Fabiola Santiago

FABIOLA SANTIAGO: Tragos amargos

La histórica visita del presidente Barack Obama a La Ermita de la Caridad en Miami no fue una rama de olivo a la comunidad cubanoamericana. Después de todo, un sector bastante numeroso apoya su política de reconciliación.

El simbólico gesto del presidente fue una demostración de respeto, una especie de bálsamo necesario en estos tiempos.

El camino hacia la democratización de Cuba por una vía bienvenida pero riesgosa de una política conciliatoria está lleno de tragos amargos.

El líder del mundo libre estrechando la mano de un dictador que demanda respeto como condición de la diplomacia — sin merecer ninguno — es un trago amargo. Ver al mismo despiadado dictador congraciarse con el Papa Francisco, defensor de la justicia en todo el mundo, es un trago amargo.

Enfrentamos estos momentos como si fueran un medicamento, apretándonos la nariz, haciendo muecas, volteando la cara con disgusto, todo por el más noble objetivo de mejorar las vidas de los cubanos en la isla.

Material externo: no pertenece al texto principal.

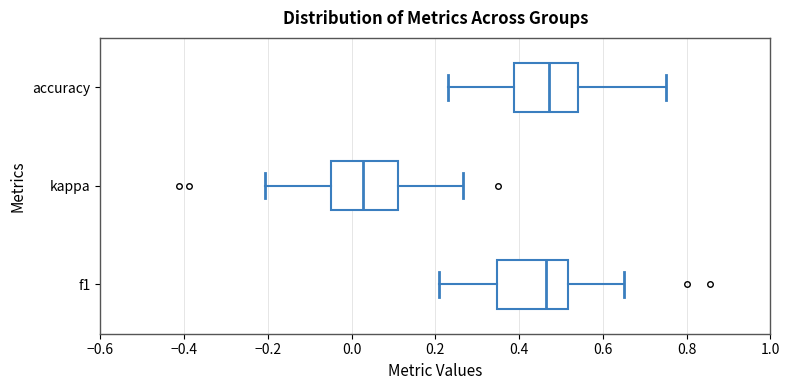

Which box's median line is the furthest to the left?

kappa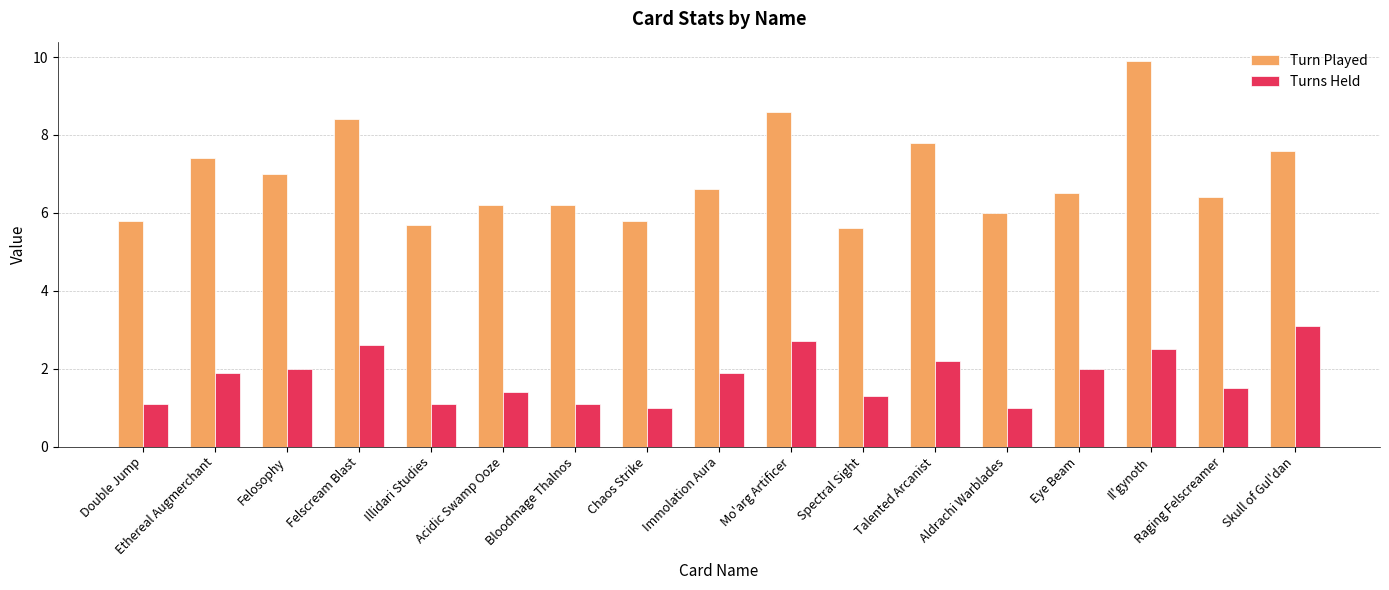

How many bars are there in total?

34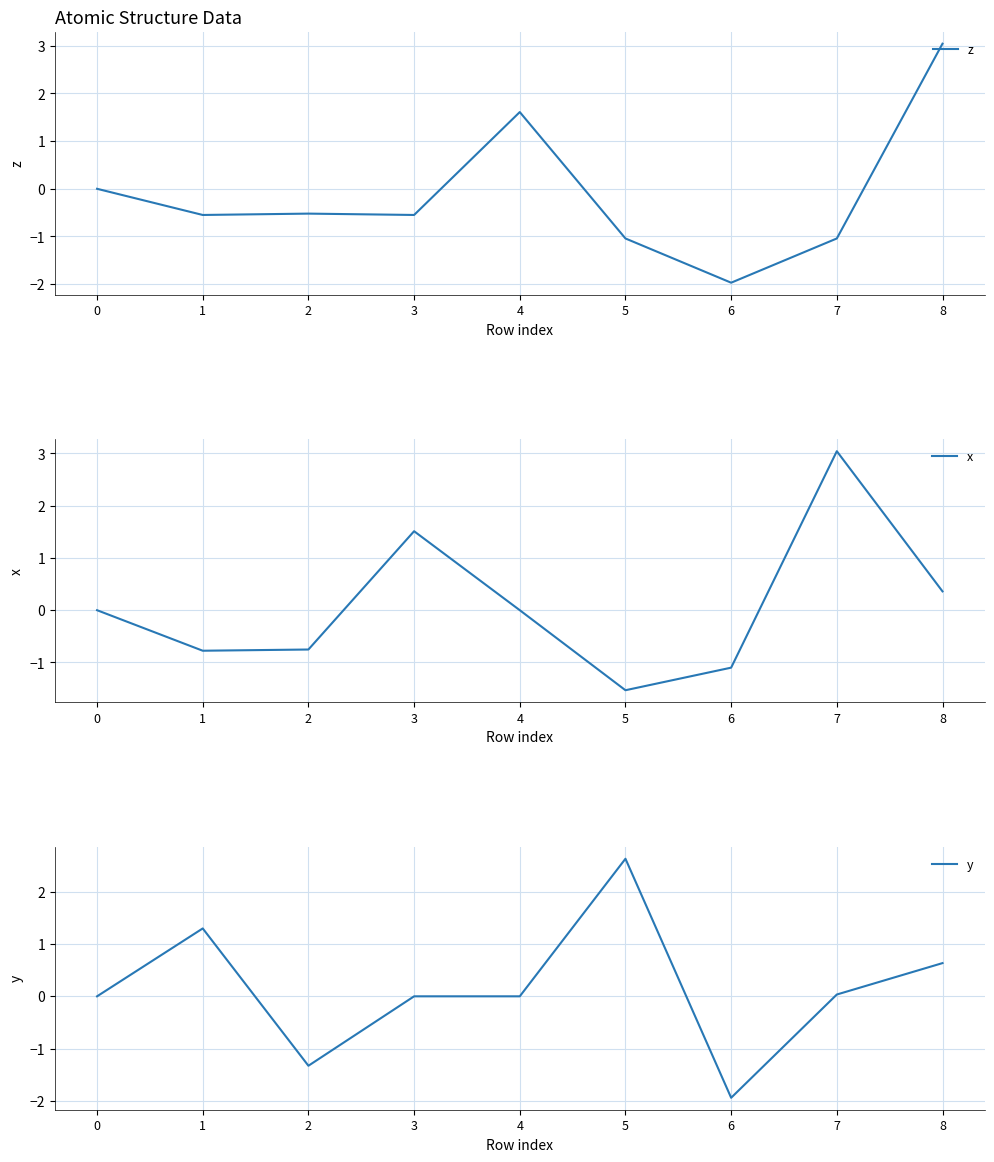

Which has a higher value, 8 or 3?

8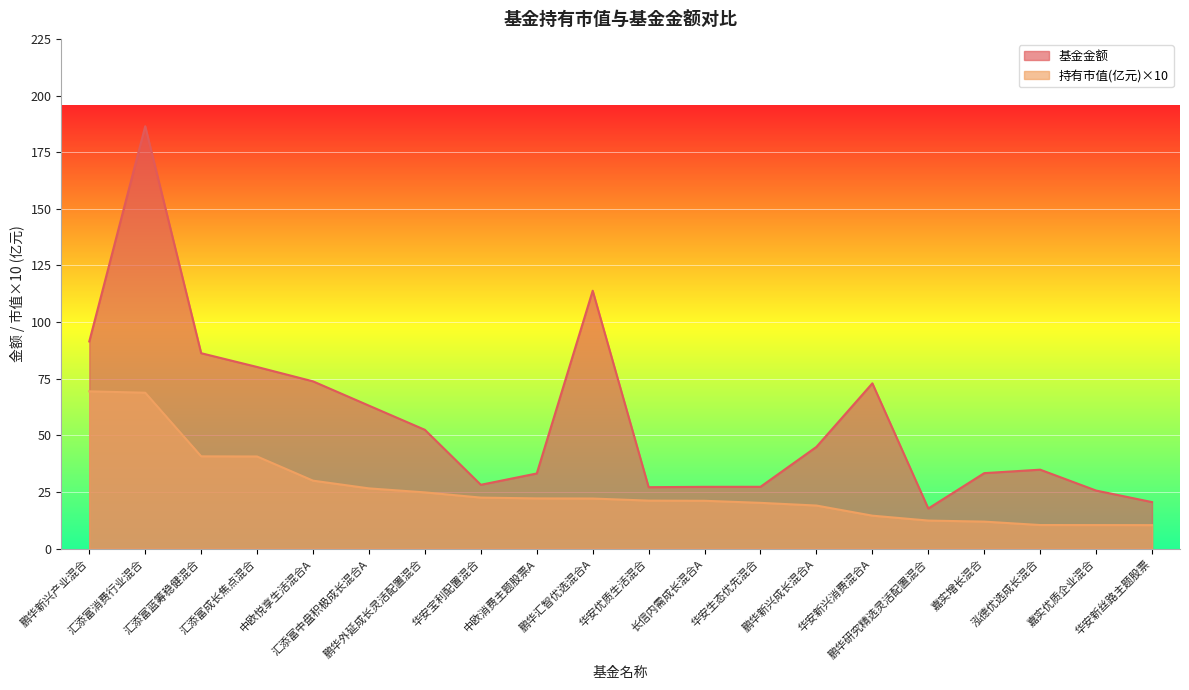

The 持有市值(亿元) series shows 40.7 at 汇添富蓝筹稳健混合. True or false?

True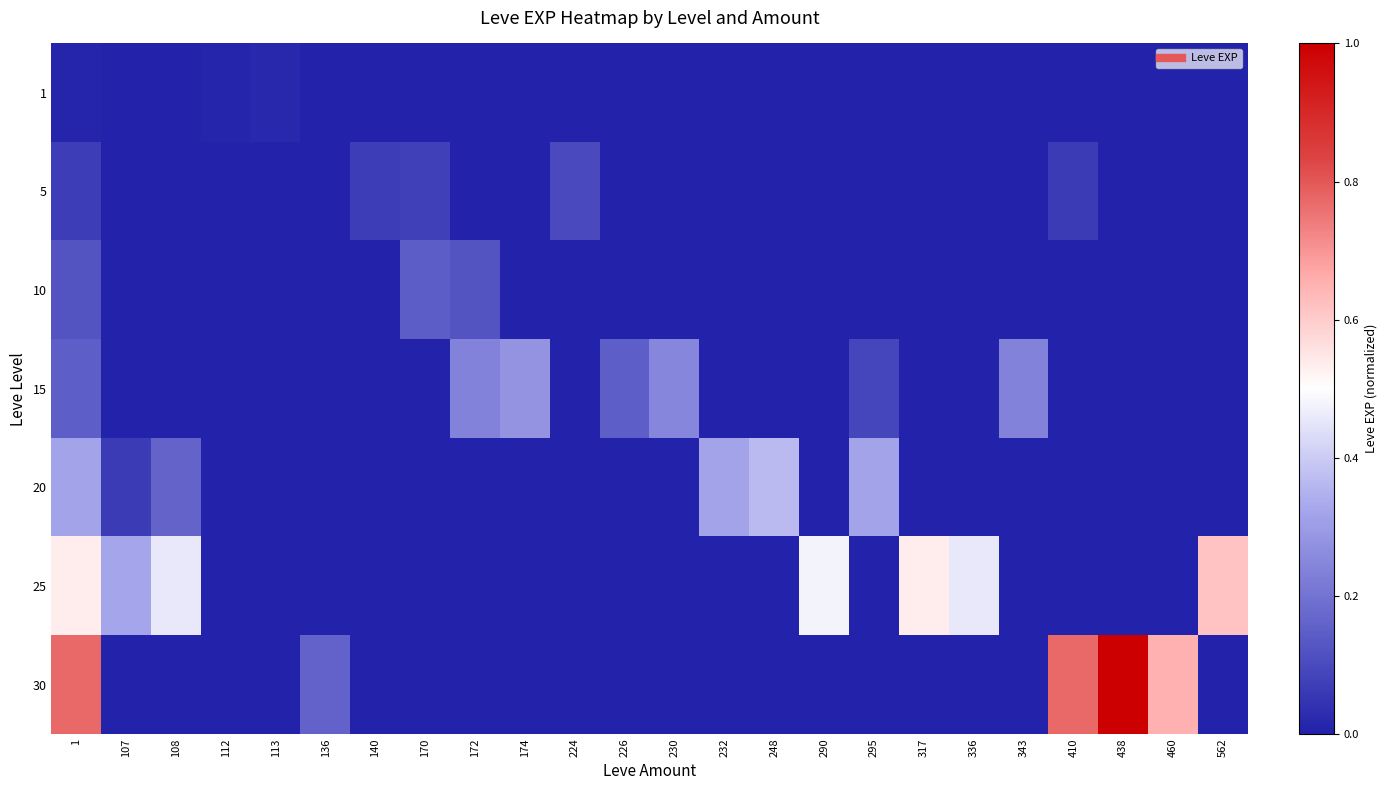

At which category does the chart reach its peak across all series?

438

Los tragos amargos son un componente necesario de la diplomacia, pero difíciles de digerir por las víctimas de una dictadura de más de 56 años que han sufrido — y continúan sufriendo — largas e injustas condenas de prisión por simplemente disentir y por aquellos cuyos familiares han muerto en el mar, han sido derribados por aviones MiGs cubanos o ejecutados por un pelotón de fusilamiento.

Estos momentos en el camino hacia una relación bilateral son difíciles de observar incluso para aquellos que creen que una apertura hacia Cuba es una aproximación saludable para lidiar con el régimen castrista. La pérdida de familiares y de la patria aquel inolvidable día en que cruzamos el Estrecho de la Florida es una herida que permanecerá abierta siempre.

La sorpresiva visita del presidente Obama el jueves al venerado santuario a la santa patrona de Cuba, Nuestra Virgen de la Caridad — un lugar de adoración construido hace tiempo con humildes donaciones del exilio y que hoy constituye un refugio para balseros que acuden a expresar su gratitud por haber cruzado a salvo — es un reconocimiento de esa herida.

Está pues muy lejos de ser el gesto ofensivo que los reaccionarios republicanos alegan que es.

“Vino sin fanfarria al corazón espiritual de la comunidad del exilio, una señal de respeto y apreciación por lo que ha sido nuestra odisea”, me dice María Elena Prío, hija del último presidente democrático de Cuba Carlos Prío, que apoya al presidente Obama. “Pienso que la intención de su visita fue un mensaje a los exiliados cubanos dondequiera que estén de que él está atento a nuestras preocupaciones y al dolor que hemos sufrido y que sabe además que, sobre todo, queremos libertad en la isla. Nos está diciendo: ‘No piensen que no los oigo. Los oigo con claridad. La libertad es también mi meta definitiva’”.

Si esta visita hubiera sido un show planeado y organizado previamente, las bancas habrían estado llenas de figuras prominentes cubanoamericanas del Partido Demócrata. En cambio, sólo había 13 almas allí y ni siquiera los miembros de la prensa que viajaban con el presidente sabían adónde venían.

Obama ha sido el primer presidente de Estados Unidos en visitar la Ermita de la Caridad, un simple y acertado gesto que no habría merecido mucho comentario. Pero las rabietas de los operativos del Partido Republicano apelando a las emociones del exilio es el tipo de cosa que incita a mayores sufrimientos y trata a la vez de mantenernos estancados, incapaces de darle una oportunidad a una danza diferente. Es el tipo de retórica irreflexiva de la vieja guardia partidista que nos separa del resto del mundo, en un momento en que debíamos estar captando aliados por estar donde siempre hemos estado, del lado de la democracia.

Los tragos amargos son repugnantes — y estos no serán los últimos — pero casi nunca se logran finales felices sin ellos.

Ver al líder del mundo libre en La Ermita de la Caridad fue algo saludable para el alma.